A smaller proportion of meeces pile up bedding to cover the spigot of water bottles, which can make a big smelly mess when four to eight ounces infiltrate out of the water bottle into the bedding. Bedding that's just a couple of days old generates a truly vile stench when wet! I've found ways to reduce the chance of that happening by positioning the bottle so that it's accessible only by climbing on a solid fixture of some sort. It's amazing what a challenge it can be to outwit a creature with a brain the size of half a split pea!


----------



## geordiesmice

I have given up putting ceramic bowls in fact any dish, receptacle into the tanks.They just pile the bedding into them and make nests in them out of the Christmas wrapping paper left overs. They are a very untidy animal indeed .
They are quite clever mind you,my young Spiny Mice chewed a large hole in the top of the water bottle so they could get more water than comes out the ball valve end.Glass bottles will be used now( haha haha Ive beaten you now).Most of My Mice dont chew bottles but those that do make a good job of it ,the bottle guard with a glass bottle is ideal they cant damage that as it is made of metal and you can adjust the height overlaping the metal strap over the edge of the tank.Suction pads and ferplast Sippy drinkers are crap they get chewed very easily the lids get destroyed I would not recomend using them inside a tank at all unless you use them on the outside of a cage.


----------



## moustress

I use a lot of 4 oz. Bell Bottles and I've only had one destroyed by meeces in twelve years. The hard plastic of the container is virtually unchewable, and it take s long time for a mousie to make a dent in the thicker softer plastic that surrounds the drinking spigot. With the little hole at the top, I can hang the small bell bottles from the grill on top in the plastic tanks. I like those a lot.


----------



## zany_toon

geordiesmice said:


> what a brilliant idea


  Thank you!

Finally got around to taking a picture - I add a few stones or something to weigh the base down when I use this in a tank/cage with a lot of mice as they do like to try knocking it down. They haven't succeeded so far, but at least being in the holder means that they can't get into the bottle to try :lol:


----------



## moustress

Whoa; that's a pretty heavy countermeasure!


----------



## zany_toon

moustress said:


> Whoa; that's a pretty heavy countermeasure!

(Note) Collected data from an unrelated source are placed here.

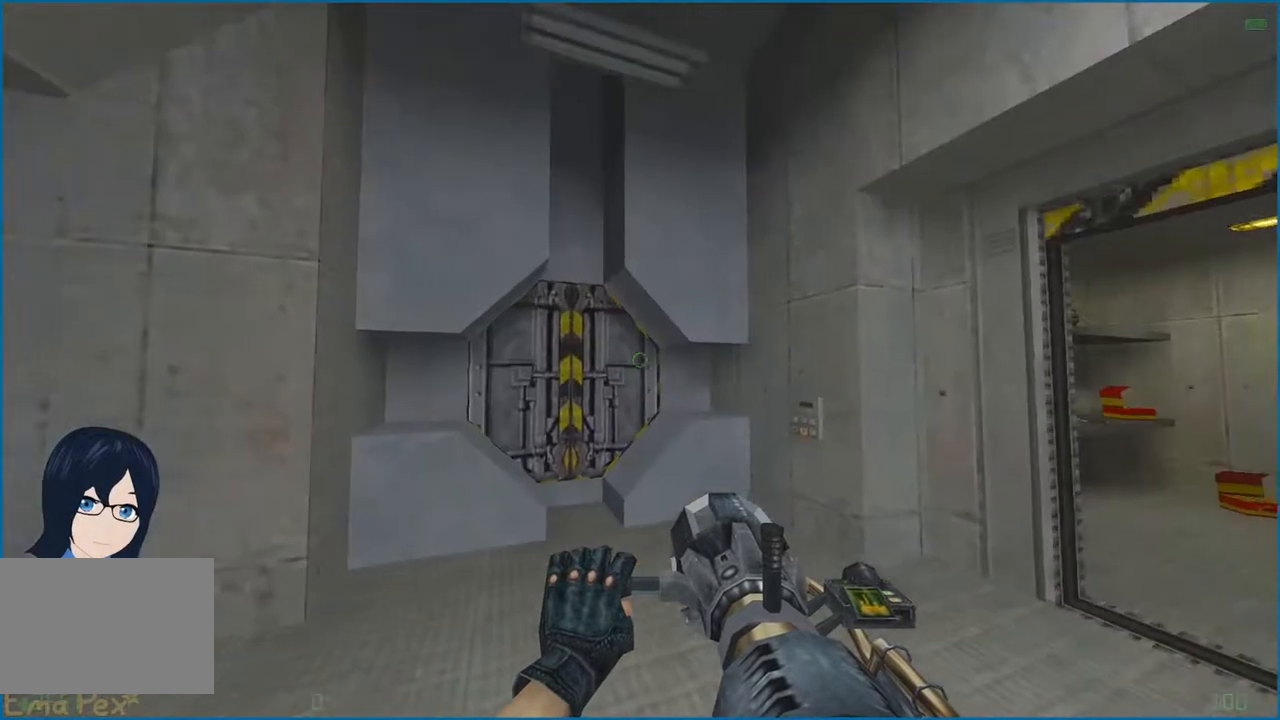
{"keys": ["d", "w"], "mouse": [], "events": [[160, "w", "down"], [240, "d", "down"], [280, "d", "up"], [400, "d", "down"]]}
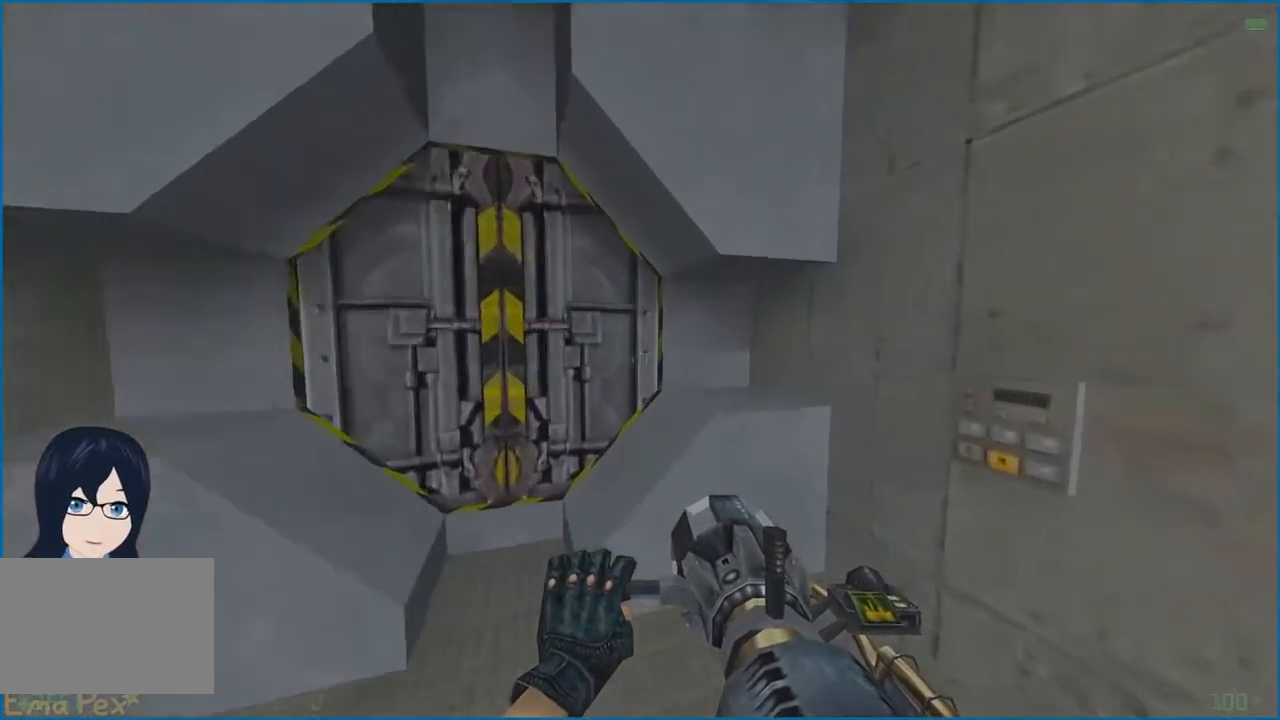
{"keys": [], "mouse": [], "events": [[160, "v", "down"], [180, "d", "up"], [240, "w", "up"], [280, "a", "down"], [280, "v", "up"], [300, "w", "down"], [420, "w", "up"], [460, "a", "up"]]}
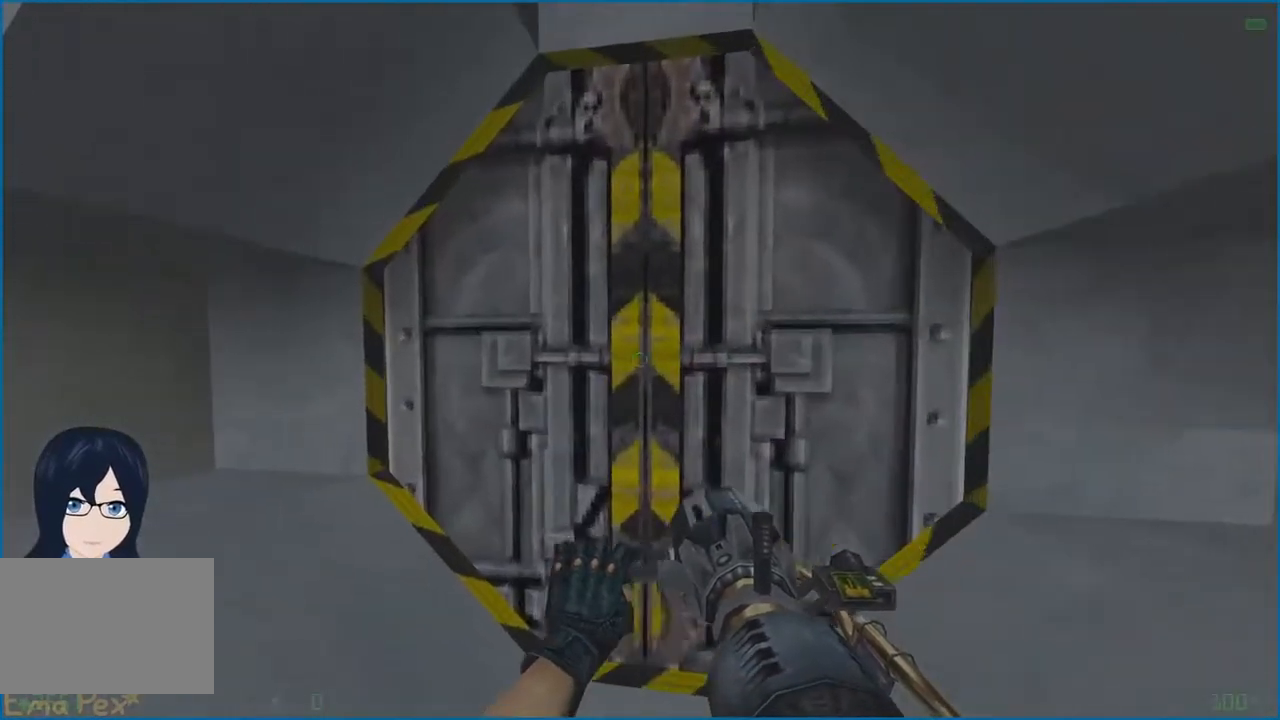
{"keys": [], "mouse": [], "events": []}
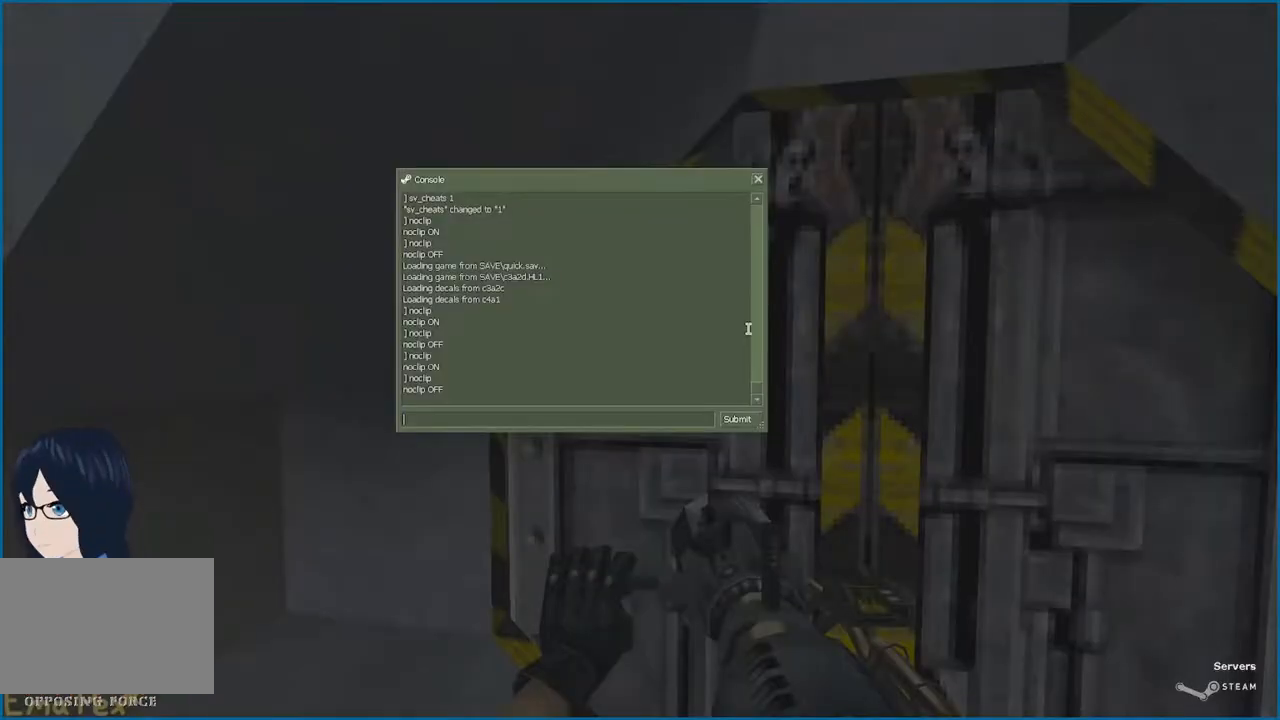
{"keys": [], "mouse": [], "events": []}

:lol: The Fort Knox of water bottles :lol: It worked out as the cheapest option I could come up with and gave the mice a nice little climbing tower to play on so it might look ridiculous but leaves my meeces happy and very dry so I won't complain


----------



## geordiesmice

My Mice would chew the top and bottom and end up getting inside, it is a good idea if it works for you that is the main thing.


----------



## zany_toon

What about the all metal bird feeders geordiesmice? Or creating a little box holder out of mesh?


----------



## geordiesmice

yes good idea .Im not buying a whole role to make a few holders though .In history mice have sunk ships by chewing lol.


----------